Suppose you run $N$ i.i.d. Bernoulli $(p)$ trials, where $N$ has the Poisson $(\mu)$ distribution. Let $S$ be the number of successes and $F$ the number of failures, and let $q = 1-p$. Then:

- $S$ has the Poisson $(\mu p)$ distribution.
- $F$ has the Poisson $(\mu q)$ distribution.
- $S$ and $F$ are independent.

For example, suppose 90% of the individuals in a population are of Class A and 10% are of Class B. Suppose you choose a sample of $N$ people so that $N$ has the Poisson $(20)$ distribution and the choices are i.i.d. Then in your sample, the number of people of Class A has the Poisson $(18)$ distribution, the number in Class B has the Poisson $(2)$ distribution, and the counts in the two classes are independent.

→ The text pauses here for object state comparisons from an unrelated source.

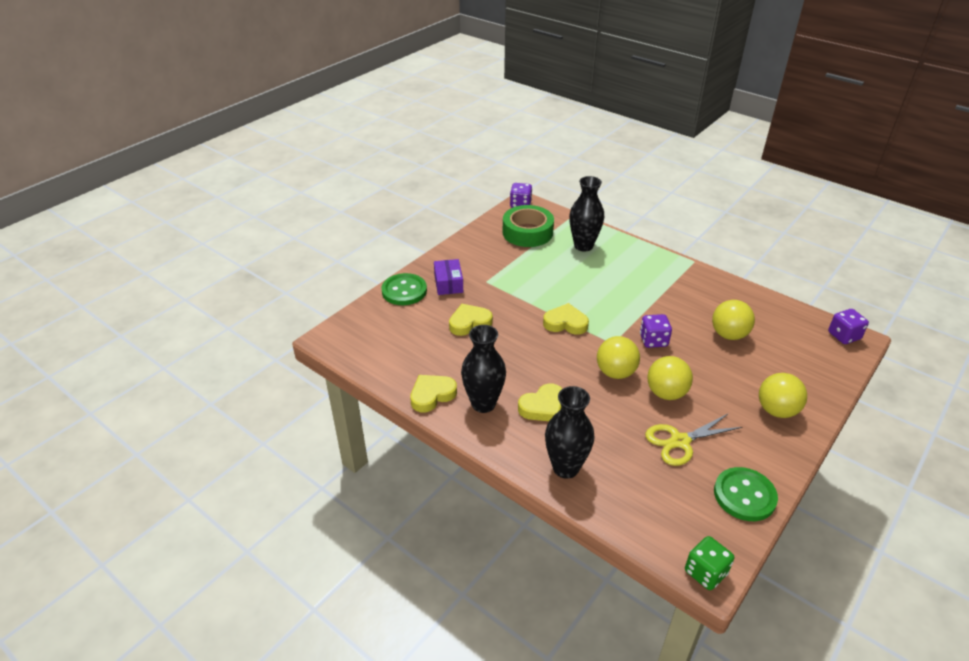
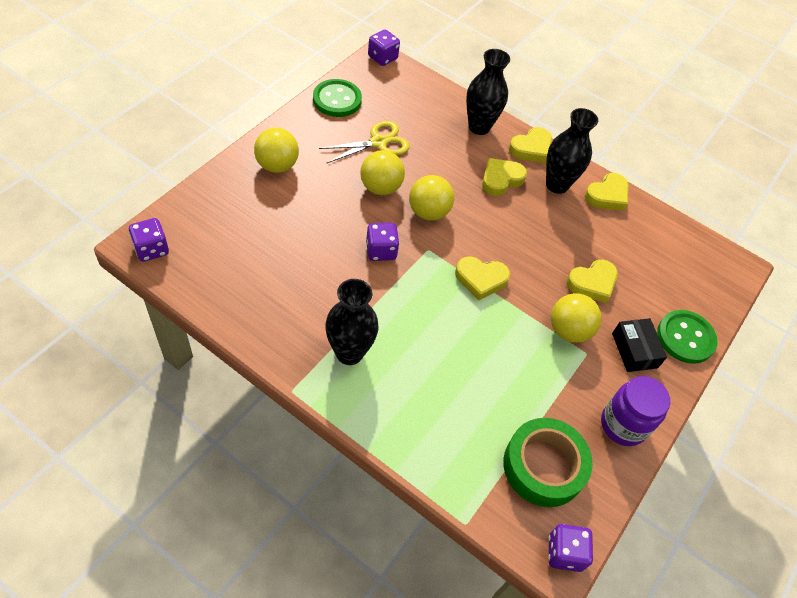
camera: 170 degrees right, 15 degrees up
(448, 283) = (634, 350): purple box -> black box
(470, 248) = (623, 425): none -> purple jar
(505, 443) = (531, 148): none -> yellow heart
(583, 246) = (455, 429): black vase -> black vase (349, 353)
(705, 572) = (382, 58): green dice -> purple dice
(728, 335) = (290, 256): yellow ball -> yellow ball (568, 330)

Thus for example the chance that each class appears at least five times in your sample is

$$ \big{(} \sum_{i=5}^\infty e^{-{18}} \frac{18^i}{i!} \big{)} \big{(} \sum_{j=5}^\infty e^{-{2}} \frac{2^j}{j!} \big{)} ~ = ~ \big{(}1 - \sum_{i=0}^4 e^{-{18}} \frac{18^i}{i!} \big{)} \big{(}1- \sum_{j=0}^4 e^{-{2}} \frac{2^j}{j!} \big{)} $$Numerically, this is about 5%.

```
(1 - stats.poisson.cdf(4, 18))*(1 - stats.poisson.cdf(4, 2))
```

Already remarkable when there are two classes in the population, Poissonization really helps simplify calculations when there are three or more classes, as we will see in the next section.